--- SUPPLIED PASSAGE ---

Landlord and tenant — Covenant to keep in repair — Whether landlord in breach at any time when premises out of repair — Whether landlord in breach only after expiration of a reasonable time from having notice of disrepair

By an
underlease the defendant, as landlord, covenanted ‘to . . . keep in complete
good and substantial repair and condition the demised premises . . .’. By three
subunderleases, the terms of which were held by the plaintiff, the defendant,
as landlord, covenanted to perform the tenant’s covenants in the underlease. In
1986 part of the exterior brickwork became out of repair and the defendant
carried out the necessary work which commenced in 1988. The plaintiff contended
that the defendant was in breach of the covenants as soon as the premises were
out of repair; on behalf of the defendant it was said that no breach arose
until after the expiration of a reasonable time from receiving notice of the
disrepair.

Held: The defendant was in breach of the subunderleases. The words ‘keep
in complete good and substantial repair’ referred to the state of the premises
and not the duty of repairing. Accordingly, the defendant was in breach as soon
as the premises fell into disrepair.

67

The following
cases are referred to in this report.

Bishop v Consolidated London Properties Ltd (1933) 102 LJKB 257; 148
LT 407

Loria v Hammer [1989] 2 EGLR 249

Lurcott v Wakely and Wheeler [1911] 1 KB 905, CA

Luxmore
v Robson (1818) 1 B&Ald 584

This was the
hearing of a preliminary issue in proceedings by the plaintiff, British Telecom
plc, against Sun Life Assurance Society plc.

Christopher
Nugee (instructed by Ashurst Morris Crisp) appeared for the plaintiff; Wayne
Clark (instructed by Church Adams Tatham & Co) represented the defendant.

Giving
judgment, ALDOUS J said: On June 11 1993, Master Moncaster ordered that
this preliminary issue be tried: whether, on the true construction of the
leases referred to in paras 1, 2(a), 5, 6(a) and 9 of the amended statement of
claim, the defendant’s obligation to repair the external walls and main structure
of the building, referred to in para 1 of the amended statement of claim, at
fifth-floor level: (1) was, or included an obligation to keep the said property
in repair at all times, such that the defendant was in breach of covenant, so
soon as the same ceased to be in a state of repair; or (2) of some other and,
if so, what obligation.

The relevant
facts for determination of that preliminary issue are not in dispute. At all
material times, the plaintiff was the tenant and the defendant its landlord, of
parts of a building known as Randolph House, Wellesley Road, Croydon, under
three subleases, to which I will refer as ‘the 1969 lease’, ‘the 1973 lease’
and ‘the 1976 lease.’

In 1986, part
of the exterior brickwork of the building at first-floor level became out of
repair. The defendant put in hand works to carry out the necessary remedial
work, which was commenced in February 1988. The plaintiff believes that the
repairs were not carried out as quickly as was proper, but that is not a
material matter for my decision.

The
plaintiff’s case is that the defendant was in breach of covenant as soon as the
brickwork became out of repair. If so, the plaintiff submits that it will be
entitled to such damages as it may prove, without the necessity of considering
whether the defendant proceeded to carry out the repairs with sufficient
promptness.

The
defendant’s submission is that it was not in breach of covenant, as its duty to
repair required it to carry out the repair in a reasonable time from when the
defect became apparent.

---

**TASKS TO PERFORM**
a: Answer these questions about the law report, giving each answer on its own line marked like its question:
(i) In what year did part of the exterior brickwork become out of repair?
(ii) Who appeared for the plaintiff?
(iii) On what date did Master Moncaster order the preliminary issue to be tried?
b: Locate each line of the records that contains the string "nous".
The law report and the records were taken from unrelated sources.

--- EXERCISE MATERIAL ---

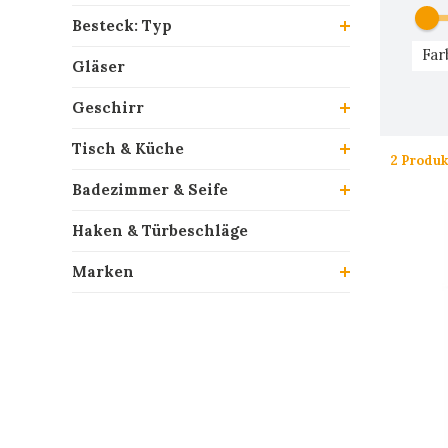
Besteck: Typ
Far
Gläser
Geschirr
Tisch & Küche
2 Produk
Badezimmer & Seife
Haken & Türbeschläge
Marken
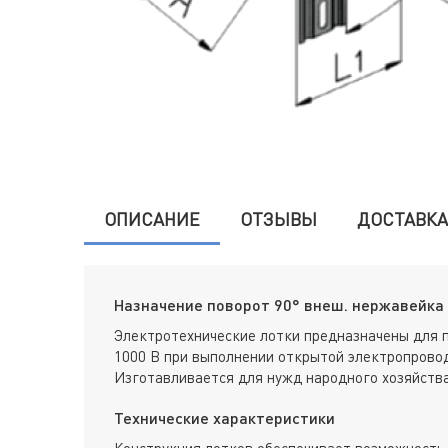
ОПИСАНИЕ
ОТЗЫВЫ
ДОСТАВКА
Назначение поворот 90° внеш. нержавейка 
Электротехнические лотки предназначены для 
1000 В при выполнении открытой электропровод
Изготавливается для нужд народного хозяйства
Технические характеристики
Конструкция лотков обеспечивает возможность 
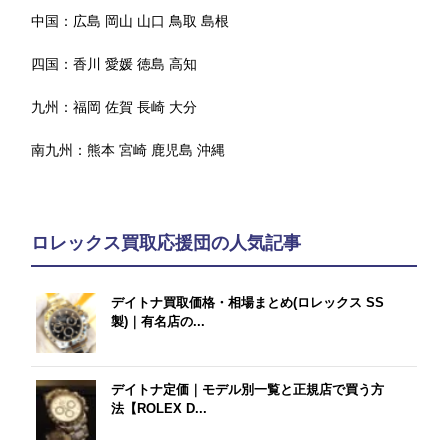
中国：
広島
岡山
山口
鳥取
島根
四国：
香川
愛媛
徳島
高知
九州：
福岡
佐賀
長崎
大分
南九州：
熊本
宮崎
鹿児島
沖縄
ロレックス買取応援団の人気記事
デイトナ買取価格・相場まとめ(ロレックス SS
製)｜有名店の...
デイトナ定価｜モデル別一覧と正規店で買う方
法【ROLEX D...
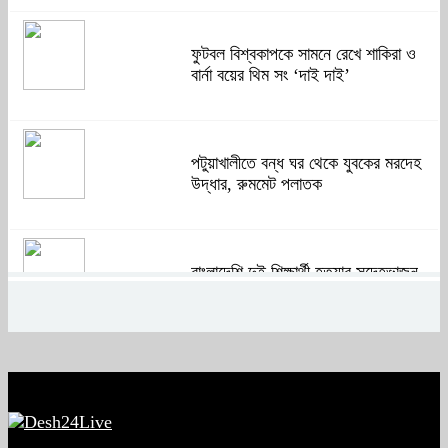
ফুটবল বিশ্বকাপকে সামনে রেখে শাকিরা ও
বার্না বয়ের থিম সং ‘দাই দাই’
পটুয়াখালীতে বন্ধ ঘর থেকে যুবকের মরদেহ
উদ্ধার, রুমমেট পলাতক
বাংলাদেশি দুই শিক্ষার্থী হত্যার সন্দেহভাজন
আবুঘরবেহ তিন বছর আগে মাকেও মারধর
করেছিলেন
সংসদে নিজেকে ‘শিশু মুক্তিযোদ্ধা’ দাবি
করলেন জামায়াত নেতা তাহের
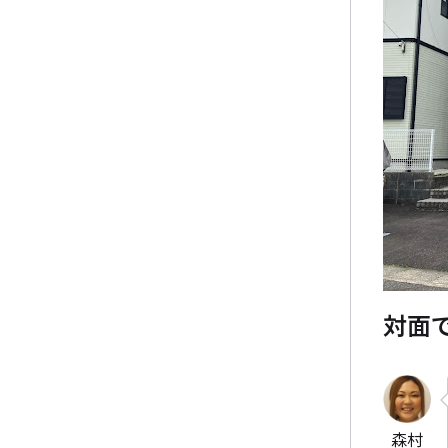
対面
森村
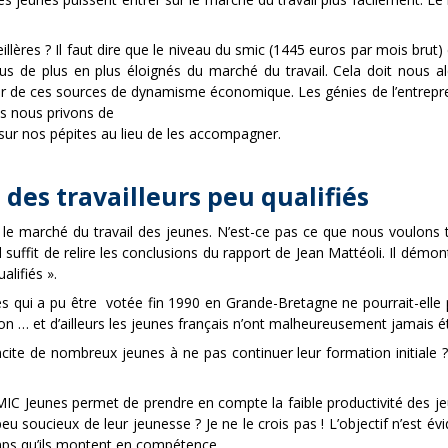
lères ? Il faut dire que le niveau du smic (1445 euros par mois brut) 
tous de plus en plus éloignés du marché du travail. Cela doit nous al
r de ces sources de dynamisme économique. Les génies de l’entrepre
us nous privons de
sur nos pépites au lieu de les accompagner.
 des travailleurs peu qualifiés
sur le marché du travail des jeunes. N’est-ce pas ce que nous voulon
il suffit de relire les conclusions du rapport de Jean Mattéoli. Il dém
alifiés ».
s qui a pu être votée fin 1990 en Grande-Bretagne ne pourrait-elle p
on … et d’ailleurs les jeunes français n’ont malheureusement jamais ét
cite de nombreux jeunes à ne pas continuer leur formation initiale ? 
SMIC Jeunes permet de prendre en compte la faible productivité des 
 peu soucieux de leur jeunesse ? Je ne le crois pas ! L’objectif n’est
emps qu’ils montent en compétence.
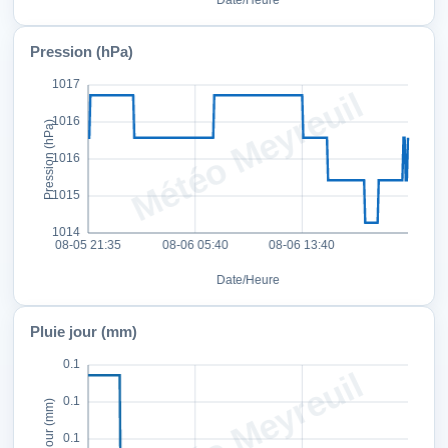
Pression (hPa)
Pluie jour (mm)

---

**ANSWER LIST**
a:
(i) 1986
(ii) Christopher Nugee
(iii) June 11 1993

b:
tous de plus en plus éloignés du marché du travail. Cela doit nous al
us nous privons de
sur le marché du travail des jeunes. N’est-ce pas ce que nous voulon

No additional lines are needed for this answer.